Exercise set:
**a.** Using the text on the ForeLord Trojan that follows, answer these questions:
(i) From what does ForeLord take its name?
(ii) How does ForeLord deal with login restrictions, in contrast to the ANTAK RAT?
(iii) Besides opening the attached file, what must a worker enable before the Trojan's installation routine begins?
**b.** Carry on the text about the ForeLord Trojan from the point where it stops.

Study text:
....................

Posted: February 27, 2020

ForeLord is a backdoor Trojan that includes features for collecting credentials, similarly to spyware. Its campaign deployment methodology suggests attacks against business and government networks and harvesting login details for compromising additional networked machines. Users should watch for possible e-mail-based attacks and use anti-malware products for removing ForeLord as soon as possible.

 

Four Wicked Lords Cramming Themselves into One E-mail

Iran-based threat actors bear responsibility for a slew of different trojan campaigns. Whether it's the saboteur-like Dustman and ZeroCleare, the xHunt campaign, or the latest ForeLord, espionage is usually included somewhere along the way. ForeLord, a backdoor Trojan, also comes with a few 'extra' features that show the overlap between login-bypassing attacks and backdoor ones, just like APT39's ANTAK. Unlike the ANTAK RAT, however, ForeLord cracks instead of working around any login restrictions.

ForeLord – whose name comes from the 'lordlordlordlord' string that it receives after contacting its C&C server – is a Windows threat circulating with the assistance of corrupted e-mail attachments. The threat actor is using less-targeted content than usual for convincing workers into opening the attached files, which also requires further enabling macros before the Trojan's installation routine begins. After that, ForeLord proceeds with its opening salvo of attacks.

....................

Record excerpts:
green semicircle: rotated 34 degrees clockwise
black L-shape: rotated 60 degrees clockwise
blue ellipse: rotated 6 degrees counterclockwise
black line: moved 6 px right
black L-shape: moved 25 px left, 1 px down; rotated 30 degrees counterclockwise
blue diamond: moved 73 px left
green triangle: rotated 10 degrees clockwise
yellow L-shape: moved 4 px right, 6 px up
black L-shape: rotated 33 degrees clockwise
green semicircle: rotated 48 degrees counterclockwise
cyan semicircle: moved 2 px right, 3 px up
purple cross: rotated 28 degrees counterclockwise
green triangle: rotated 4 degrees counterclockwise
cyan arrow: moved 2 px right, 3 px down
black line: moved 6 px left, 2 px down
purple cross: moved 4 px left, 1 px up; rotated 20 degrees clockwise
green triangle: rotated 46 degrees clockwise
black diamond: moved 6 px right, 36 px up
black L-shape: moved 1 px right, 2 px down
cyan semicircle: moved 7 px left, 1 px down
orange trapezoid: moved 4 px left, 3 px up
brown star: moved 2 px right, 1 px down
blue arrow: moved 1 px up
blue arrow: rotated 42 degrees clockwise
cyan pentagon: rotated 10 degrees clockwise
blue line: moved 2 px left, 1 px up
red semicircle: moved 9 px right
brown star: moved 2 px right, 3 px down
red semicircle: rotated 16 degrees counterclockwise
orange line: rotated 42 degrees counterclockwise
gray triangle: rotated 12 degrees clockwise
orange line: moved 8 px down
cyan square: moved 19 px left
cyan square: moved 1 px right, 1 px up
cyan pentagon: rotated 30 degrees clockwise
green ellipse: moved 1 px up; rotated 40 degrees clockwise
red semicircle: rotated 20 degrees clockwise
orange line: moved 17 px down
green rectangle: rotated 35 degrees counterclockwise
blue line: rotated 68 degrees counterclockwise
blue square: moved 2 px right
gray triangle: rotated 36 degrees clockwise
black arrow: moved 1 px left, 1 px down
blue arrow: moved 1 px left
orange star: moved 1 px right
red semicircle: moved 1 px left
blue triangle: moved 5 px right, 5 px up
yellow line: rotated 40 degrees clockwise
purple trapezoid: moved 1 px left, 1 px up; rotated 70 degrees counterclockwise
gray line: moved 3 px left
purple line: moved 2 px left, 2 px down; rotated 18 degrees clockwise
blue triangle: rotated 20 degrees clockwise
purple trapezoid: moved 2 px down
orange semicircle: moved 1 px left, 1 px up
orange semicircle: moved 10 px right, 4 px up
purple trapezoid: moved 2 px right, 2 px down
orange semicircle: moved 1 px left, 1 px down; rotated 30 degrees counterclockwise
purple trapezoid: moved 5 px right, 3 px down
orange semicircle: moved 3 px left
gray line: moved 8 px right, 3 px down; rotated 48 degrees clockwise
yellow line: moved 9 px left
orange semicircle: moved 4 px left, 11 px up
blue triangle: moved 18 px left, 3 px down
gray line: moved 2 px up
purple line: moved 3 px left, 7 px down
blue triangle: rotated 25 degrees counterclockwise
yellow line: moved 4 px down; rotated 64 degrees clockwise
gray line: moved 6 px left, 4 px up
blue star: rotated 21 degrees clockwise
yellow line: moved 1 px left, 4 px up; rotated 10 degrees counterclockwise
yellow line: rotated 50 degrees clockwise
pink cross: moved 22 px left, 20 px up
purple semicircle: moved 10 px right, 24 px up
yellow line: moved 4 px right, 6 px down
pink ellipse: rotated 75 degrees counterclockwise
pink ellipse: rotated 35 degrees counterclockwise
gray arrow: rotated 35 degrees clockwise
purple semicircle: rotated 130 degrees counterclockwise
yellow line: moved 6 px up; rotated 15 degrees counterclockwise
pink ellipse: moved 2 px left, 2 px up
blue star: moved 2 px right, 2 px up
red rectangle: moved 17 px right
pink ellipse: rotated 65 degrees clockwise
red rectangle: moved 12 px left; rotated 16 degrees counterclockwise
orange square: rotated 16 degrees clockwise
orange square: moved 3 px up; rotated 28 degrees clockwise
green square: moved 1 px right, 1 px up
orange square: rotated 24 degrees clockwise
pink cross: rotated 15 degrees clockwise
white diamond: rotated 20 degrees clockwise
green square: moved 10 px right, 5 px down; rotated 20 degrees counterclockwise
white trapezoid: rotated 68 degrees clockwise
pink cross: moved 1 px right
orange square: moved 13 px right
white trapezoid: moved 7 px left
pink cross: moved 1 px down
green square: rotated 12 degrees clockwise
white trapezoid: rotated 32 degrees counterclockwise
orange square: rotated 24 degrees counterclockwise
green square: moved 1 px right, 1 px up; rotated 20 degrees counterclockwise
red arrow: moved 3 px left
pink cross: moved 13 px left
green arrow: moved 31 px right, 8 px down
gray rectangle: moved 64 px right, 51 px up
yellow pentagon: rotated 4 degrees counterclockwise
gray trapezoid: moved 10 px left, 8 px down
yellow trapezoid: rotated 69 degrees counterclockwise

....................

Task-by-task answers:
**a.**
(i) From the 'lordlordlordlord' string that it receives after contacting its C&C server.
(ii) It cracks them instead of working around them.
(iii) Macros.

**b.**
ForeLord includes several components that harvest credentials like passwords, which the threat actors use for traversing the rest of the network and infecting additional computers. A notable aspect of ForeLord is using a third-party CredNinja.Ps1 tool for testing the viability of any collected data. The anticipated abuse of CredNinja.Ps1 is for testing misappropriated passwords and usernames with login requirements. However, attackers also can add additional information for improving the combination choices.

Malware analysts also note the implementation of a reverse SSL tunnel as a 'backup' communication channel. SSL abuse is a useful technique in higher-level threats, such as the Point-of-Sale Trojan, NitlovePoS.

Rejecting Lordly Authority Extending Over Your Network

ForeLord conforms to the common goals of Iran government-backed hacking organizations. Despite doing so, it also has a distinct pivot in its infection vectors during attacks throughout 2019 and early 2020. Although e-mail remains the usual channel for the infection attempts, ForeLord's e-mail attacks don't use the government, business industry, or entity-specific information that similar phishing lures employ. The more generic nature of the content of ForeLord's e-mails and attachments implies that the Iranian threat actor is testing success rates with different methods of social engineering.

Thankfully, such details have little impact on the primary defenses any workers can take against ForeLord's e-mails. Disabling macros, and leaving them so, will prevent current drive-by-downloads from ForeLord's attachments from succeeding. Additionally, malware analysts recommend using strong passwords and updating software as advisable precautions while working within any internet-accessible network.

Infection prevention from the outset is always recommendable, but most anti-malware products also should be capable of deleting ForeLord as necessary. Doing so doesn't resolve all issues arising from the breach, however, such as collected passwords.

ForeLord is another, modernized tool for spying on computers efficiently and with few signs of its presence. Network admins should take heed that Iran's APTs remain industrious at gaining access to intelligence even if they have to break laws to do so.